A month of math software – January 2012
Welcome to the first MMS of 2012. This series has been going for a year now and I’m very pleased to say that it’s become quite popular. In the beginning I had to trawl the web for all of the news I featured here but a sizeable percentage of it gets sent to me these days. If you’ve got some news about mathematical sofware then contact me and tell me all about it.
General purpose mathematics
- Sage, the python based open source computational algebra system, has been updated to version 4.8. View the changelog to see what’s new. 94 people contributed to this release according to the changelog which is very impressive! I wonder how that compares to the number of developers on commercial systems such as Maple, Mathematica and MATLAB?
- After a long wait, we get not one but two new versions of the free Mathcad clone, Smath Studio in one month. Lots of great new features in versions 0.90 and 0.91 of this very nice multiplatform application.
- Verision 2.18-3 of Magma, the commercial computational algebra system, has been released.
- The new Mathematica StackExchange site has been launched so head over there for all of your Mathematica question and answer needs.
- The Mathworks have released an online community programing game for MATLABers called Cody. Problems start off incredibily easy and as you solve them, more difficult ones get unlocked. Your attempts are automatically scored by The Mathwork’s servers so feeback is instant and you can view other people’s solutions once you’ve solved a problem yourself. All in all, a great new way to sharpen your MATLAB programming skills.
Partial Differential Equations
- A new set of open-source software tools written in C++ for performing Partial Differential Equation (PDE) analysis and solving PDE constrained optimization problems has been released – Stanford University Unstructured (SU2)
- An article on smartphone apps for mathematics, written by Peter Rowlett, Hazel Lewis and I, has been published in the January 2012 edition of Mathematics Teaching. Ironically, none of the authors of the article have seen the finished product yet since we are not subscribers!
- Michael Carreno sent me news of the release of his graphical calculator app for iPhone, AbleMath. I haven’t had chance to try it yet since Mrs WalkingRandomly refuses anything mathematical on her iPhone and I am an Android man myself. However, the screenshots look very nice and, since it’s free, it’s a lot cheaper than those expensive, underpowered junkers that American schools seem to insist on teaching with.
- Version 3.0 of the NLEVP (Nonlinear Eigenvalue Problems) Toolbox for MATLAB was released in December 2011 but I found out about it too late for December’s edition of MMS. It contains problems from models of real-life applications as well as problems constructed specifically to have particular properties. The collection is fully documented in the Technical Report and user’s guide. This release contains 52 problems (up from 46 in version 2.0) and new functionality; it is also now compatible with GNU Octave.
- ViennaCL, a GPU-accelerated C++ open-source linear algebra library, was updated to version 1.2.0 on December 31st (just missing the deadline for December’s Month of Math Software). Roughly speaking, ViennaCL is a mixture of Boost.ublas (high-level interface) and MAGMA (GPU-support), yet based on OpenCL rather than CUDA.
- Version 0.95 of RStudio has been released.

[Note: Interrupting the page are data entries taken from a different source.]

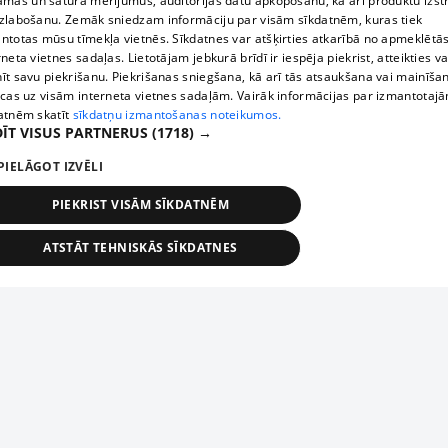
āmas un satura mērījumus, auditorijas datu apkopošanu, kā arī produktu izst
zlabošanu. Zemāk sniedzam informāciju par visām sīkdatnēm, kuras tiek
ntotas mūsu tīmekļa vietnēs. Sīkdatnes var atšķirties atkarībā no apmeklētā
rneta vietnes sadaļas. Lietotājam jebkurā brīdī ir iespēja piekrist, atteikties va
īt savu piekrišanu. Piekrišanas sniegšana, kā arī tās atsaukšana vai mainīša
ecas uz visām interneta vietnes sadaļām. Vairāk informācijas par izmantotaj
atnēm skatīt
sīkdatņu izmantošanas noteikumos.
ĪT VISUS PARTNERUS
(1718) →
PIELĀGOT IZVĒLI
PIEKRIST VISĀM SĪKDATNĒM
ATSTĀT TEHNISKĀS SĪKDATNES
TEHNISKĀS/OBLIGĀTĀS
STATISTIKAS
MĒRĶĒŠANA
FUNKCIONĀLĀS
NEKLASIFICĒTĀS
ehniskās/obligātās
Statistikas
Mērķēšana
Funkcionālās
Neklasificēt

RStudio is an open-source integrated development environment (IDE) for the free statistical programming language, R. Check out the screencast detailing the new features.
From the blogs
- Happy 10*9*8+7+6-5+4*321
- Best Practices for Programming MATLAB
- Step-by-Step Differential Equation Solutions in Wolfram|Alpha
- PTC are preparing us for a new release of Mathcad Prime with several blog posts. Topics include performance enhancements, collapsible areas, and symbolic calculation.
- I should really be including this next one in February’s edition but it’s so interesting that I think I’ll share it now. Aurélien Garivier has written The Baum-Welch algorithm for hidden Markov Models: speed comparison between octave / python / R / scilab / matlab / C which gives you exactly what it says on the tin.